▸ Given exercise: Reproduce the lines starting at the first one and ending at the line that contains "text_box [112, 400, 713, 866]", changing "transcribe" to "write out" and leaving everything else as it is.

•••

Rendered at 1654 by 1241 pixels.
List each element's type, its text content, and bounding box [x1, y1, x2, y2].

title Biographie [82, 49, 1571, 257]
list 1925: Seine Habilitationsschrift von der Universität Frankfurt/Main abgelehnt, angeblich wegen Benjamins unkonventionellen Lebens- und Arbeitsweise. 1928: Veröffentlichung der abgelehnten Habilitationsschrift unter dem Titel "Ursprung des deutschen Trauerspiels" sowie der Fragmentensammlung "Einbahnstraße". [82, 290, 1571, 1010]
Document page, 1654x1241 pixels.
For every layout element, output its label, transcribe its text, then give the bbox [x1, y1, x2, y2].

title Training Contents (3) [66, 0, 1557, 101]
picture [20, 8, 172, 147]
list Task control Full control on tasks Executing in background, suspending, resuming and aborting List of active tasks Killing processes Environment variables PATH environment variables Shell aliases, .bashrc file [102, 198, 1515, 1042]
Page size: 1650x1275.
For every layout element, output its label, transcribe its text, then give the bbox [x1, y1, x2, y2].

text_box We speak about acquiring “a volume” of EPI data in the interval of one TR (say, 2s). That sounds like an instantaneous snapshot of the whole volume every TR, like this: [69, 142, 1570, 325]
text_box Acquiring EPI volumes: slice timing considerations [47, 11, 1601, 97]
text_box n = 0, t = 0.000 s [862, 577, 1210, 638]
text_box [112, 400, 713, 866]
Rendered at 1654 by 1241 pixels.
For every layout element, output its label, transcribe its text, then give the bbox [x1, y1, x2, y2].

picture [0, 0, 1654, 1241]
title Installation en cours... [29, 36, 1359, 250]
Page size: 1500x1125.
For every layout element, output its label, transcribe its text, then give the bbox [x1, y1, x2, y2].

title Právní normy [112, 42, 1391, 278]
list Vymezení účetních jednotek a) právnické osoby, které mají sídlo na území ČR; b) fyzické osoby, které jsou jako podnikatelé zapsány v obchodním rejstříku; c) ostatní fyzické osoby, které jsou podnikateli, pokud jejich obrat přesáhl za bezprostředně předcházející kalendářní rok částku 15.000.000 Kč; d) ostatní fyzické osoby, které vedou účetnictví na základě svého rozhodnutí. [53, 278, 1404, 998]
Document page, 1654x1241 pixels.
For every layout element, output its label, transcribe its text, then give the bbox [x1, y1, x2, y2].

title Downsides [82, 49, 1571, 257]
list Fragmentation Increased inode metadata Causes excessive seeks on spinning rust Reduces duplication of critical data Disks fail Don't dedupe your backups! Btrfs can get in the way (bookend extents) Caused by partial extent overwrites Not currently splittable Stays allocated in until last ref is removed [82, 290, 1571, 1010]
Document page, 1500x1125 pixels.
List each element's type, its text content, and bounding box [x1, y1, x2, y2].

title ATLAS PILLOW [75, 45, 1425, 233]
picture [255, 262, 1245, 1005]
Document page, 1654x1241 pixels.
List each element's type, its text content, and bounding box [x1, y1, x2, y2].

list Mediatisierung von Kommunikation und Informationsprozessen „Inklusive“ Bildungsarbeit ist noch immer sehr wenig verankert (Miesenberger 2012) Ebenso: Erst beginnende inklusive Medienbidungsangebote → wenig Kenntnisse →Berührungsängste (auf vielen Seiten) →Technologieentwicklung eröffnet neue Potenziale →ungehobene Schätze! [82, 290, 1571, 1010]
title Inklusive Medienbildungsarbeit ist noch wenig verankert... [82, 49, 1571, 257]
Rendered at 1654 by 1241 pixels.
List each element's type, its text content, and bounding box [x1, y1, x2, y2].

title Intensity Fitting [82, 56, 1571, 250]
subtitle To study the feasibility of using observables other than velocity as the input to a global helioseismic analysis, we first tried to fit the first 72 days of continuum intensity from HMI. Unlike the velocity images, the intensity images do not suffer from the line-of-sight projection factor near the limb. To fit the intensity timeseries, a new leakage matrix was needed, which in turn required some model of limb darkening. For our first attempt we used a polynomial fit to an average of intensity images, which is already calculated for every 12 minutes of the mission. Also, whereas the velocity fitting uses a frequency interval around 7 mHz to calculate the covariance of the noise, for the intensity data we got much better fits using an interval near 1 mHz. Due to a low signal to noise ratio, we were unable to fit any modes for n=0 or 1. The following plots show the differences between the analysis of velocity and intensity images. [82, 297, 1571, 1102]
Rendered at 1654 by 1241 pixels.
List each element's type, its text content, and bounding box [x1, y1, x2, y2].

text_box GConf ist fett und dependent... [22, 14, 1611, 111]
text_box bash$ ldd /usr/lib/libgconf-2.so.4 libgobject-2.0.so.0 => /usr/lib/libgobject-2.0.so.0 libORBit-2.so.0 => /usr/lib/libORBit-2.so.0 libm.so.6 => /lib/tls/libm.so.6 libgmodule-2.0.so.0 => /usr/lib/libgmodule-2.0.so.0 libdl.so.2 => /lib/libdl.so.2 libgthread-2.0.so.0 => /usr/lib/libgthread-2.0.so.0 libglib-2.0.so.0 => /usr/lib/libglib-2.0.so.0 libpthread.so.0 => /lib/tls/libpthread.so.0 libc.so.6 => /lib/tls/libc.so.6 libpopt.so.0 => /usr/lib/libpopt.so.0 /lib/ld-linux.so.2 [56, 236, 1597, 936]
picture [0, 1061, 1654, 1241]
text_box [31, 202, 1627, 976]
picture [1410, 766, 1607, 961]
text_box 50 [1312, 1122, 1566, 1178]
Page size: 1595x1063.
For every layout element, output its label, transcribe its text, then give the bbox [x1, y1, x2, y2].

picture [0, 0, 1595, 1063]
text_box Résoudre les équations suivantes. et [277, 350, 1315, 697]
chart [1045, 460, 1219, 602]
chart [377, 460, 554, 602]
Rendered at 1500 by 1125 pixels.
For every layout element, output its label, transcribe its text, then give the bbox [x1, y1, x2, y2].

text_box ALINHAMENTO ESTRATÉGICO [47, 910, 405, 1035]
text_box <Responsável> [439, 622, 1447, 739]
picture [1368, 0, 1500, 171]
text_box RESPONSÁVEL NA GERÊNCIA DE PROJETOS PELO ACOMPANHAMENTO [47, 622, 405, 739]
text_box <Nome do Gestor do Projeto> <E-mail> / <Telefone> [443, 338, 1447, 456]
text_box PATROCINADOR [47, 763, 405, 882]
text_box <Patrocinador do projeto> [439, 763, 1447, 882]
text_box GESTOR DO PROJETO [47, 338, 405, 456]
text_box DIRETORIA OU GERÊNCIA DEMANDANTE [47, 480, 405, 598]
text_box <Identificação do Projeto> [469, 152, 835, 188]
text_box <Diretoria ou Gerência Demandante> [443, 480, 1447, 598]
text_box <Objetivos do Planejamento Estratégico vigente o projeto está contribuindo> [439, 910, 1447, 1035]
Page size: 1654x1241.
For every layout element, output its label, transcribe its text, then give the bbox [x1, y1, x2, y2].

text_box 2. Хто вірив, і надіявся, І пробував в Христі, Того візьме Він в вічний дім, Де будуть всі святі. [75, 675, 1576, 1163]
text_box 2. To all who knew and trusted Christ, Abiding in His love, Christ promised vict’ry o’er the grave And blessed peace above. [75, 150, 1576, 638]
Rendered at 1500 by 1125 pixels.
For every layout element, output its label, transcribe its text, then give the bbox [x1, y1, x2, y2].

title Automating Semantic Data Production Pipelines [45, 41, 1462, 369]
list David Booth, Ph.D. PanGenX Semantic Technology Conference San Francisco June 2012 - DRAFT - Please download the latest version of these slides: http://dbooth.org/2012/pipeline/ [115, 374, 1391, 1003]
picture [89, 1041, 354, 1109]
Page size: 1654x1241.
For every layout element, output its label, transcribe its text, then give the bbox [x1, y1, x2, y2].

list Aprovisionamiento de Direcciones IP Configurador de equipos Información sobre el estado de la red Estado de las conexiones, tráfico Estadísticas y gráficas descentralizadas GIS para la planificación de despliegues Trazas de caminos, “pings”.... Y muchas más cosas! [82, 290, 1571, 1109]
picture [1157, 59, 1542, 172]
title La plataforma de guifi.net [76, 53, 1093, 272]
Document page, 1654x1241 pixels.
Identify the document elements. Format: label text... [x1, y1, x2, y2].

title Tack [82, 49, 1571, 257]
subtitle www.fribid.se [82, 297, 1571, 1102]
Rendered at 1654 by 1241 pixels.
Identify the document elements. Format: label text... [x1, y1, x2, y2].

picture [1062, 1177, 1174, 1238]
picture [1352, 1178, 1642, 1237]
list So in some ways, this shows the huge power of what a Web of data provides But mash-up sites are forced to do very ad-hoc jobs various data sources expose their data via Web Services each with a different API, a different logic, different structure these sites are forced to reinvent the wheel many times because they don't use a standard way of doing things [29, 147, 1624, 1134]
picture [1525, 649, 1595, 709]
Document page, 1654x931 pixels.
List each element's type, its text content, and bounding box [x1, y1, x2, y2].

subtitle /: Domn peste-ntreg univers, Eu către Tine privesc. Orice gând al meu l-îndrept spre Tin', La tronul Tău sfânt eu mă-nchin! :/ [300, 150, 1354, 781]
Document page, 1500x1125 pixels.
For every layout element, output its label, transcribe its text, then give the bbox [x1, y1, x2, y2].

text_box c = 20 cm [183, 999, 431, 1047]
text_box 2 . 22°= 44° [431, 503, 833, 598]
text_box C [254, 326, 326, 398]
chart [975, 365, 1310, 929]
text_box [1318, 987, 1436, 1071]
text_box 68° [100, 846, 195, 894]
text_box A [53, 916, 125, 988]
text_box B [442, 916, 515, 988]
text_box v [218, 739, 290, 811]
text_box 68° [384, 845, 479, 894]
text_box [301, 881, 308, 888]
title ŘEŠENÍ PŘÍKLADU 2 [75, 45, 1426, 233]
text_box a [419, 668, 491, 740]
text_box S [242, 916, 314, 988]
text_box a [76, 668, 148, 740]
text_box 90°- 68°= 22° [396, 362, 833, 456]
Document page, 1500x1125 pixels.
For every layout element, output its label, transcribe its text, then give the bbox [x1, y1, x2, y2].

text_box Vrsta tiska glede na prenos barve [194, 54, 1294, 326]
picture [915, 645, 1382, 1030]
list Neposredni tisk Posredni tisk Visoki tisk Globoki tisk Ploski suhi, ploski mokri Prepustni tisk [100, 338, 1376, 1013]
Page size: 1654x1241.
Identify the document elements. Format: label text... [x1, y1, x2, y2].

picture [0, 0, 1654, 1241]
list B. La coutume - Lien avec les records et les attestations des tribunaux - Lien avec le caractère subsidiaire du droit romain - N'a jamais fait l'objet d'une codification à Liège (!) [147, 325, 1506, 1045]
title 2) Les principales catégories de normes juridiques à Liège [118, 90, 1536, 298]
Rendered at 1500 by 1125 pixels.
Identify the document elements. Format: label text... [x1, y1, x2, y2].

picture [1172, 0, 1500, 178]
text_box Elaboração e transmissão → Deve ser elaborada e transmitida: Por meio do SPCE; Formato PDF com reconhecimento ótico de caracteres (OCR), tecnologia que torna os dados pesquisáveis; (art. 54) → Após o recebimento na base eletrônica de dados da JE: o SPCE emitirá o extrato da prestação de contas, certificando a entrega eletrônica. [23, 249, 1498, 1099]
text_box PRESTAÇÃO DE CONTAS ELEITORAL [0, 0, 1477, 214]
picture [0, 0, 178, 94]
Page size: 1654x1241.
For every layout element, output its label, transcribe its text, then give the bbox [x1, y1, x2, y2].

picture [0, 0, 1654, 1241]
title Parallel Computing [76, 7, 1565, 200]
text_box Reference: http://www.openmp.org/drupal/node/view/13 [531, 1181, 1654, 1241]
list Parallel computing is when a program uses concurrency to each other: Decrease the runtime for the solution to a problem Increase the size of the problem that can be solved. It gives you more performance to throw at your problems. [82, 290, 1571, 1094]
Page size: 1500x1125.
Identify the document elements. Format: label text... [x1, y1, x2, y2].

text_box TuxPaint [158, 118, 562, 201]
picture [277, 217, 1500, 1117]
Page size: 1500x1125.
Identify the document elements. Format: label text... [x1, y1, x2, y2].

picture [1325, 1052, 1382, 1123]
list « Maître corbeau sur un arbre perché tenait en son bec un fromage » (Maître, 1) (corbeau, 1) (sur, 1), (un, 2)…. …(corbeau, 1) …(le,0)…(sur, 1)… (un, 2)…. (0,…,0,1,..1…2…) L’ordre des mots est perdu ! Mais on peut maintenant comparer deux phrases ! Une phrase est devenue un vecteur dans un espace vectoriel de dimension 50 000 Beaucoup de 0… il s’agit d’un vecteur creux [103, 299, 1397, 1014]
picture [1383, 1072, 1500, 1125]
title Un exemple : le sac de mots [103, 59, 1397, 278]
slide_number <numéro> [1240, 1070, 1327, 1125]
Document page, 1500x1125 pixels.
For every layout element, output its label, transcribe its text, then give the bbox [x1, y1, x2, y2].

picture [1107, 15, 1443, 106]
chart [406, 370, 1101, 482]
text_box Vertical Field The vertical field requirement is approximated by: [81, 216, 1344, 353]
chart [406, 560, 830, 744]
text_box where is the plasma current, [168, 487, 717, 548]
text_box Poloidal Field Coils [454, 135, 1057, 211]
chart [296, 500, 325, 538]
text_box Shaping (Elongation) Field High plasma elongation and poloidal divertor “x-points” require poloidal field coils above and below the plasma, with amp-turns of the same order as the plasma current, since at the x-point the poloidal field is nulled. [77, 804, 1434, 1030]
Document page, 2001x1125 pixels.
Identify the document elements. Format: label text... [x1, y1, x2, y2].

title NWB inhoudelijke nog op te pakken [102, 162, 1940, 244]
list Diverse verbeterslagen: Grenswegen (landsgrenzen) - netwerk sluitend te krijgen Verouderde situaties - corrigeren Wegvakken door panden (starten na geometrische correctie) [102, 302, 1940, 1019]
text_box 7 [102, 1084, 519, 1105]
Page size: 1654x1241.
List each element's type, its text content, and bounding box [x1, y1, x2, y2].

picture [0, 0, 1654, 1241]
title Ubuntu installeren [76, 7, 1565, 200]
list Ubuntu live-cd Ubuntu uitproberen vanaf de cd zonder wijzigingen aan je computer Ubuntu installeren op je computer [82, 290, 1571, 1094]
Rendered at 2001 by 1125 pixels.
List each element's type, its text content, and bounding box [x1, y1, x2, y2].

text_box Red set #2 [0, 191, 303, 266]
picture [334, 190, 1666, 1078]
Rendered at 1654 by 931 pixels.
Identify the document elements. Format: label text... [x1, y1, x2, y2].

•••

▸ Solved exercise:
Rendered at 1654 by 1241 pixels.
List each element's type, its text content, and bounding box [x1, y1, x2, y2].

title Biographie [82, 49, 1571, 257]
list 1925: Seine Habilitationsschrift von der Universität Frankfurt/Main abgelehnt, angeblich wegen Benjamins unkonventionellen Lebens- und Arbeitsweise. 1928: Veröffentlichung der abgelehnten Habilitationsschrift unter dem Titel "Ursprung des deutschen Trauerspiels" sowie der Fragmentensammlung "Einbahnstraße". [82, 290, 1571, 1010]
Document page, 1654x1241 pixels.
For every layout element, output its label, write out its text, then give the bbox [x1, y1, x2, y2].

title Training Contents (3) [66, 0, 1557, 101]
picture [20, 8, 172, 147]
list Task control Full control on tasks Executing in background, suspending, resuming and aborting List of active tasks Killing processes Environment variables PATH environment variables Shell aliases, .bashrc file [102, 198, 1515, 1042]
Page size: 1650x1275.
For every layout element, output its label, write out its text, then give the bbox [x1, y1, x2, y2].

text_box We speak about acquiring “a volume” of EPI data in the interval of one TR (say, 2s). That sounds like an instantaneous snapshot of the whole volume every TR, like this: [69, 142, 1570, 325]
text_box Acquiring EPI volumes: slice timing considerations [47, 11, 1601, 97]
text_box n = 0, t = 0.000 s [862, 577, 1210, 638]
text_box [112, 400, 713, 866]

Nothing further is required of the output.